Draft laid before: CCI Provinces seek time to examine energy policy

Blackouts to end within 3-4 years; tariff to be slashed to single-digit.

Prime Minister Nawaz Sharif briefs senior media persons on the new national energy policy following the CCI meeting. PHOTO: NNI

ISLAMABAD:


Energy-starved Pakistan is making frantic efforts to put an end to chronic blackouts which have slowed economic growth and discredited the previous administration.


Weeks before its installation, the Pakistan Muslim League-Nawaz government showed it was aware of the enormity of the situation. It promised elaborate measures but refused to give any timeframe for overcoming the energy crisis. It then waited for nearly three months, assessed the situation and studied all aspects of the problem carefully before unveiling its strategy.

On Tuesday, the draft energy policy was laid before the provinces at a meeting of the Council of Common Interests (CCI). The policy promises to end frequent outages within three to four years. The provinces, however, sought time from the federal government for analysing the policy.

The ministry of water and power briefed the CCI on the broad contours of the draft policy. The meeting was told that the government’s strategy focuses on the production of low-cost energy, restructuring of tariff, efficient technology, transparency and a merit-based system. The policy envisages elimination of transmission and distribution theft with the support of the provinces. It also seeks certain amendments to criminal laws – Pakistan Penal Code (PPC) and Criminal Procedure Code (CrPC) – to ensure punishment for electricity theft.

The draft policy calls for focusing load-shedding in the areas where recovery is low. “Pass legislation that allows disconnection of electricity to defaulters. Defaulters’ connections are severed after 60 days of non-payments and reconnect power with pre-paid card-based meters,” says the daft proposing steps to deal with financial losses in the system.

The distribution losses, which account for 25% to 28%, and electricity theft, which amounts to Rs140 billion per annum, are the major causes of the shortfall.

Under the proposed strategy, ‘smart meters’ will be installed at feeders across the country. Once the policy is approved, the project will be completed within 60 days. The water and power ministry says 90% of the work has already been completed. It will help manage profit and loss accounts at the feeder level and hold Wapda XEN accountable for any losses.

The policy proposes privatisation of a limited number of distribution companies (DISCOs) on a pilot project, development of the profit and loss of the remaining DISCOs and ultimately their privatisation.

Apart from some power conservation measures, the government also intends to phase out subsidies within three years and pass on the economic cost of power generation to consumers. It also plans to provide more expensive but uninterrupted electricity to heavy users in commercial and residential sectors. Under the plan, the government wants to introduce ‘time of use meters’ that charge different rates for peak and off-peak hours.


In his address to the CCI meeting, Prime Minister Nawaz Sharif underscored the need for concerted efforts to resolve the delibitating issue.

He said the power issue needs a policy which encompasses all dimensions and it also needs a strong will by the federal government as well as the federating units to make it successful. “The provinces’ role is crucial in making the policy a success,” he was quoted as telling the meeting’s participants.

According to his media office, the prime minister listed the demand and supply gap, lack of affordability, inefficiency and pilferage of electricity as the major problems in the power sector.
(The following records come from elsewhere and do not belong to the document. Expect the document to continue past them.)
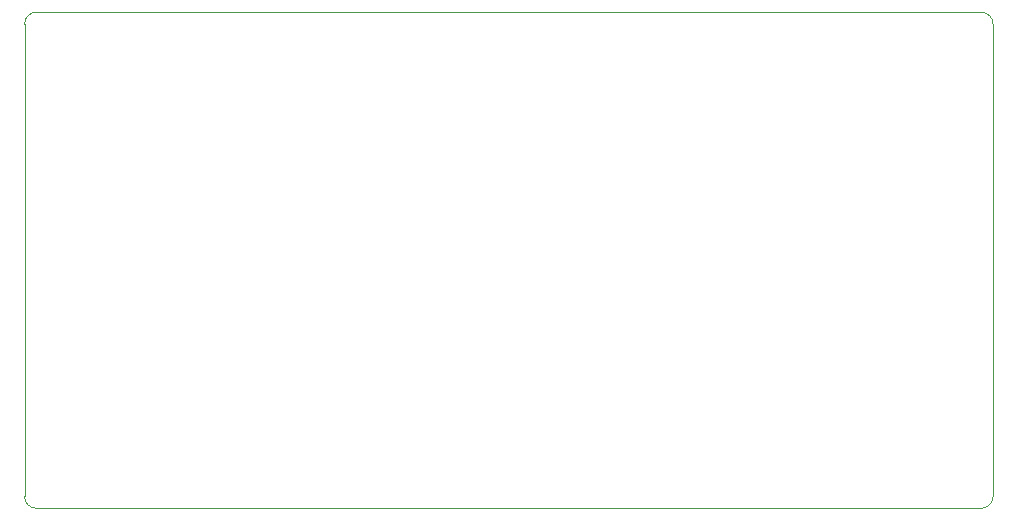
<source format=gbr>
%TF.GenerationSoftware,KiCad,Pcbnew,5.1.8-db9833491~87~ubuntu20.04.1*%
%TF.CreationDate,2020-12-02T18:26:53+05:30*%
%TF.ProjectId,open_authenticator,6f70656e-5f61-4757-9468-656e74696361,v01*%
%TF.SameCoordinates,Original*%
%TF.FileFunction,Profile,NP*%
%FSLAX46Y46*%
G04 Gerber Fmt 4.6, Leading zero omitted, Abs format (unit mm)*
G04 Created by KiCad (PCBNEW 5.1.8-db9833491~87~ubuntu20.04.1) date 2020-12-02 18:26:53*
%MOMM*%
%LPD*%
G01*
G04 APERTURE LIST*
%TA.AperFunction,Profile*%
%ADD10C,0.050000*%
%TD*%
G04 APERTURE END LIST*
D10*
X172000000Y-121000000D02*
G75*
G02*
X171000000Y-122000000I-1000000J0D01*
G01*
X91000000Y-122000000D02*
G75*
G02*
X90000000Y-121000000I0J1000000D01*
G01*
X90000000Y-81000000D02*
X90000000Y-121000000D01*
X172000000Y-81000000D02*
X172000000Y-121000000D01*
X90000000Y-81000000D02*
G75*
G02*
X91000000Y-80000000I1000000J0D01*
G01*
X91000000Y-80000000D02*
X171000000Y-80000000D01*
X171000000Y-80000000D02*
G75*
G02*
X172000000Y-81000000I0J-1000000D01*
G01*
X171000000Y-122000000D02*
X91000000Y-122000000D01*
M02*

</source>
Major changes will be made in the system to overcome these issues, he added.

The premier said that Pakistan was producing 45% of electricity with furnace oil which is too expensive for power generation and has led to higher tariffs. “The prime minister told [the meeting] that we plan to end load shedding within next 3-4 years through a multi-pronged strategy” according to an official handout.
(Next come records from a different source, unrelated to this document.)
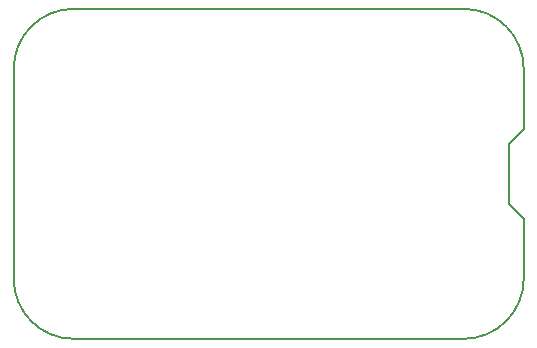
<source format=gbr>
%TF.GenerationSoftware,KiCad,Pcbnew,4.0.6+dfsg1-1*%
%TF.CreationDate,2018-06-21T08:51:40+02:00*%
%TF.ProjectId,energy_harvesting_module,656E657267795F68617276657374696E,rev?*%
%TF.FileFunction,Profile,NP*%
%FSLAX46Y46*%
G04 Gerber Fmt 4.6, Leading zero omitted, Abs format (unit mm)*
G04 Created by KiCad (PCBNEW 4.0.6+dfsg1-1) date Thu Jun 21 08:51:40 2018*
%MOMM*%
%LPD*%
G01*
G04 APERTURE LIST*
%ADD10C,0.100000*%
%ADD11C,0.150000*%
G04 APERTURE END LIST*
D10*
D11*
X127000000Y-111760000D02*
X127000000Y-93980000D01*
X170180000Y-99060000D02*
X170180000Y-93980000D01*
X168910000Y-100330000D02*
X170180000Y-99060000D01*
X168910000Y-105410000D02*
X168910000Y-100330000D01*
X170180000Y-106680000D02*
X168910000Y-105410000D01*
X170180000Y-111760000D02*
X170180000Y-106680000D01*
X132080000Y-88900000D02*
X165100000Y-88900000D01*
X165100000Y-116840000D02*
X132080000Y-116840000D01*
X165100000Y-116840000D02*
G75*
G03X170180000Y-111760000I0J5080000D01*
G01*
X127000000Y-111760000D02*
G75*
G03X132080000Y-116840000I5080000J0D01*
G01*
X170180000Y-93980000D02*
G75*
G03X165100000Y-88900000I-5080000J0D01*
G01*
X132080000Y-88900000D02*
G75*
G03X127000000Y-93980000I0J-5080000D01*
G01*
M02*

</source>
Low-cost energy will be produced by using coal-powered and hydel power plants. The extraction of coal and development of the infrastructure for power production will be carried out simultaneously to save time. Till such time that the local coal is available, it will be imported. Run of the river projects are being initiated to overcome the short-term demands while large dams, including Bunji Dam and Bhasha Dam, will also be constructed to overcome the needs of irrigation water as well as the power shortages.

Similarly, the strategy foresees bringing down the power tariff to single digit within three years. The tariff restructuring is the main feature of the new policy through which the subsidies will be gradually rationalised. Consumers using up to 200 units per day will be provided subsidies.
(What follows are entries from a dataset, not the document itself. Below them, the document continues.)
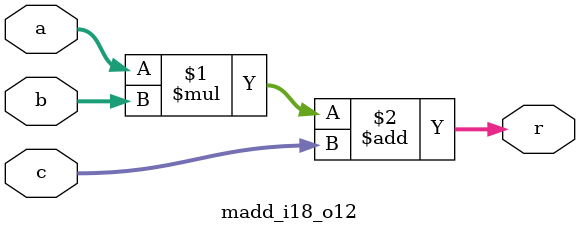
<source format=v>
module madd_i18_o12 (a, b, c, r);
input [5:0] a, b, c;
output [11:0] r;


assign r = (a * b) + c;

endmodule  

</source>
The mismanagement and inefficiency of Wapda and other concerned departments is responsible for the power crisis, the premier said. “It is because of them that we are facing this situation today. They have failed miserably to maintain the system and today our distribution lines cannot bear the burden.”

He added that 1,400 megawatts of electricity could be added to the system within a year only through proper maintenance of the system.

Premier Nawaz told the meeting that the government has to take the lead in power projects implementation strategy. He announced the construction of a Gaddani energy corridor which will provide services to investors for power production. “It will be a hub for electricity generation,” he added.

The meeting was attended by the four provincial chief ministers, some federal ministers and other senior officials. The chief ministers appreciated the draft policy but asked for time to analyse it. The prime minister directed that a committee be formed, comprising the four provincial chief secretaries and one nominee of each province, to submit their report within a week.

 

Published in The Express Tribune, July 24th, 2013.